Di ruang yang lebih tertutup— mirip cafe yang hanya dibatasi sebuah partisi— mereka duduk berhadapan. Jiyong tidak berhenti menatap Lisa, melihat gadis di depannya dengan semua perhatian yang ia miliki, dengan semua fokus yang ia punya. Sedang gadis yang begitu diperhatikan, hanya bisa menundukkan kepalanya, sembari sesekali menggigit bibirnya sendiri. Lisa terlalu gugup untuk bicara, dadanya pun terasa nyeri karena raut wajah pria di depannya.

"Sebenarnya, aku berencana menemuimu setelah sidang perceraianku selesai," kata Jiyong membuka pembicaraan diantara mereka. "Entah apa yang terjadi, tiba-tiba Hyuna pergi dari rumah. Dia membawa semua barang-barangnya, putriku, barang-barang putriku lalu pergi begitu saja. Tanpa surat, tanpa pesan, tanpa apapun. Aku mencarinya, ke tempat yang mungkin ia kunjungi, ke rumah ibunya, ke rumah bibi dan pamannya, tapi dia tidak ada di sana. Dia memberitahu keluarganya kalau kami sudah berpisah dan meminta mereka semua untuk tidak memberitahuku kemana dia membawa putriku pergi. Sampai hari ini aku belum bertemu dengannya, dengan putriku juga. Hanya pengacaranya yang datang, dia ingin bercerai. Katanya, dia tidak butuh tunjangan apapun. Dia tidak menginginkan uangku. Dia hanya menginginkan putriku, dia ingin aku tidak bisa lagi menemui putriku," cerita Jiyong, sambil terus menatap gadis di depannya.

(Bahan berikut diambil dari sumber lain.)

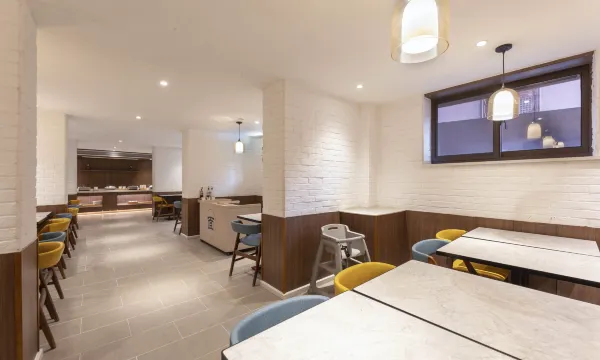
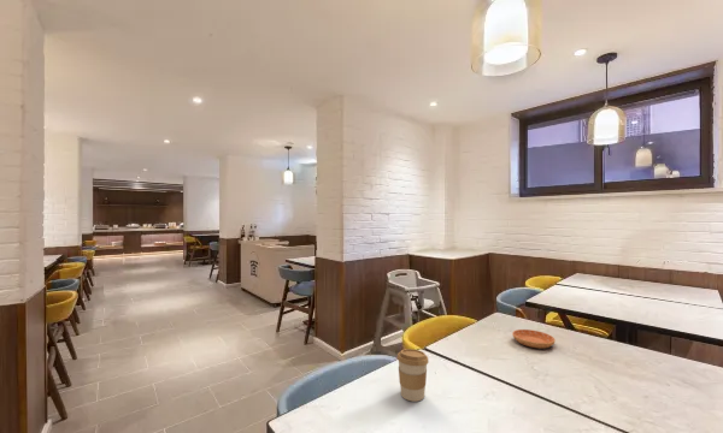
+ coffee cup [396,348,430,403]
+ saucer [511,328,557,350]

Perlahan Lisa mengangguk, mengatakan kalau ia tahu tentang kepergian Hyuna. Gadis itu pun mengangkat tangannya ke meja, menaruh sebuah kotak beludru di atas meja kemudian membukakannya untuk Jiyong. Ada cincin milik Hyuna di sana, cincin yang Hyuna berikan padanya ketika wanita itu tahu tentang perselingkuhan mereka. Tidak hanya cincin itu, tapi Lisa juga memberi Jiyong selembar kertas yang sudah di remas namun kembali diluruskan dan dilipat.

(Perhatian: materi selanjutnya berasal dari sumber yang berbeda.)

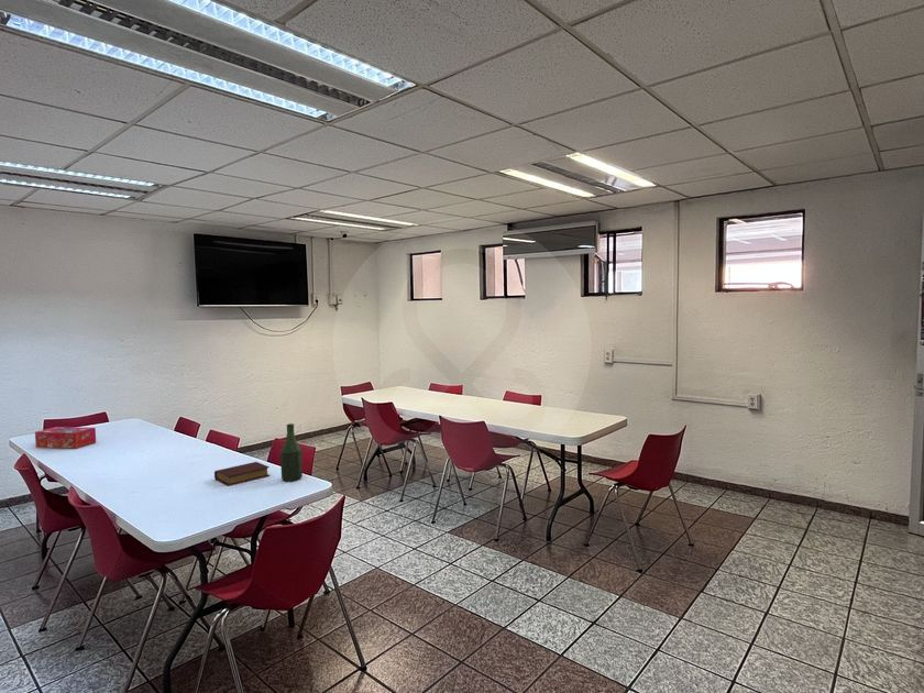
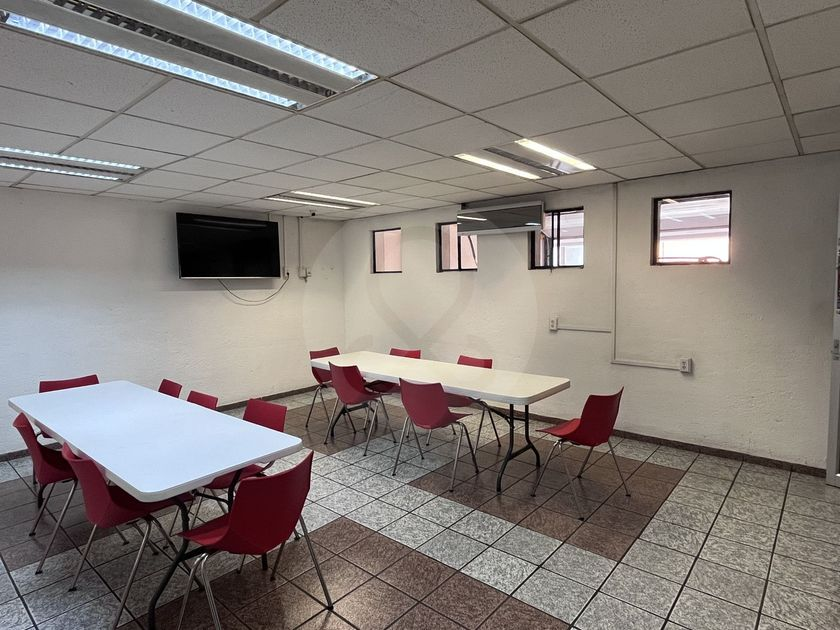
- book [213,461,271,487]
- tissue box [34,426,97,449]
- bottle [279,422,304,482]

Jiyong membuka lipatan kertas itu. Membaca surat dari Modern Fox untuknya. Surat pertama yang ia terima dari orang aneh itu. Lantas, ia angkat kepalanya. Menekan dalam-dalam rasa terkejutnya dan menatap lagi gadis di depannya. Berusaha keras untuk terlihat tenang, mengimbangi gemetar gugup gadis di hadapannya.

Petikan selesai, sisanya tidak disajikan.